:: SUPPLIED ENTRIES ::
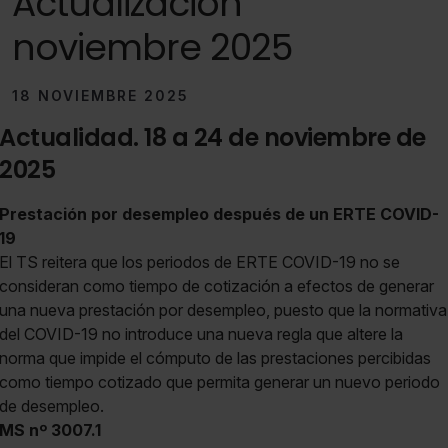
Actualización
noviembre 2025
18 NOVIEMBRE 2025
Actualidad. 18 a 24 de noviembre de
2025
Prestación por desempleo después de un ERTE COVID-
19
El TS reitera que los periodos de ERTE COVID-19 no se
consideran como tiempo de cotización a efectos de generar
una nueva prestación por desempleo, puesto que la normativa
del COVID-19 no introduce una nueva regla que altere la
norma que impide el cómputo de las prestaciones percibidas
como tiempo cotizado que permita generar un nuevo periodo
de desempleo.
MS nº 3007.1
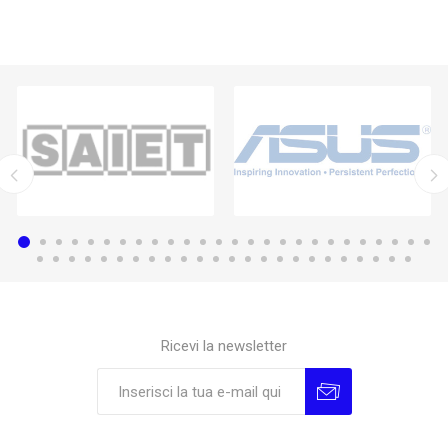
Ricevi la newsletter
Sottoscrivi
Annulla la sottoscrizione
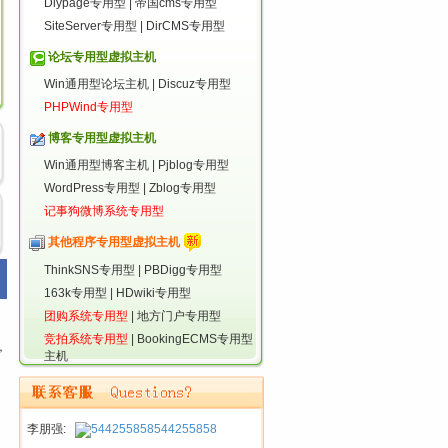
Diypage专用型
|
帝国cms专用型
SiteServer专用型
|
DirCMS专用型
论坛专用型虚拟主机
Win通用型论坛主机
|
Discuz专用型
PHPWind专用型
博客专用型虚拟主机
Win通用型博客主机
|
Pjblog专用型
WordPress专用型
|
Zblog专用型
记事狗微博系统专用型
其他程序专用型虚拟主机
ThinkSNS专用型
|
PBDigg专用型
163k专用型
|
HDwiki专用型
团购系统专用型
|
地方门户专用型
竞拍系统专用型
|
BookingECMS专用型
，
主机
李朋强:
544255858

:: PROBLEM DESCRIPTION ::
Would you restate, word for word and with no pictures, only the lines from the opening of the material through the line with "Annulla la sottoscrizione", both included?

:: SOLUTION FOR THIS PROBLEM ::
Actualización
noviembre 2025
18 NOVIEMBRE 2025
Actualidad. 18 a 24 de noviembre de
2025
Prestación por desempleo después de un ERTE COVID-
19
El TS reitera que los periodos de ERTE COVID-19 no se
consideran como tiempo de cotización a efectos de generar
una nueva prestación por desempleo, puesto que la normativa
del COVID-19 no introduce una nueva regla que altere la
norma que impide el cómputo de las prestaciones percibidas
como tiempo cotizado que permita generar un nuevo periodo
de desempleo.
MS nº 3007.1
Ricevi la newsletter
Sottoscrivi
Annulla la sottoscrizione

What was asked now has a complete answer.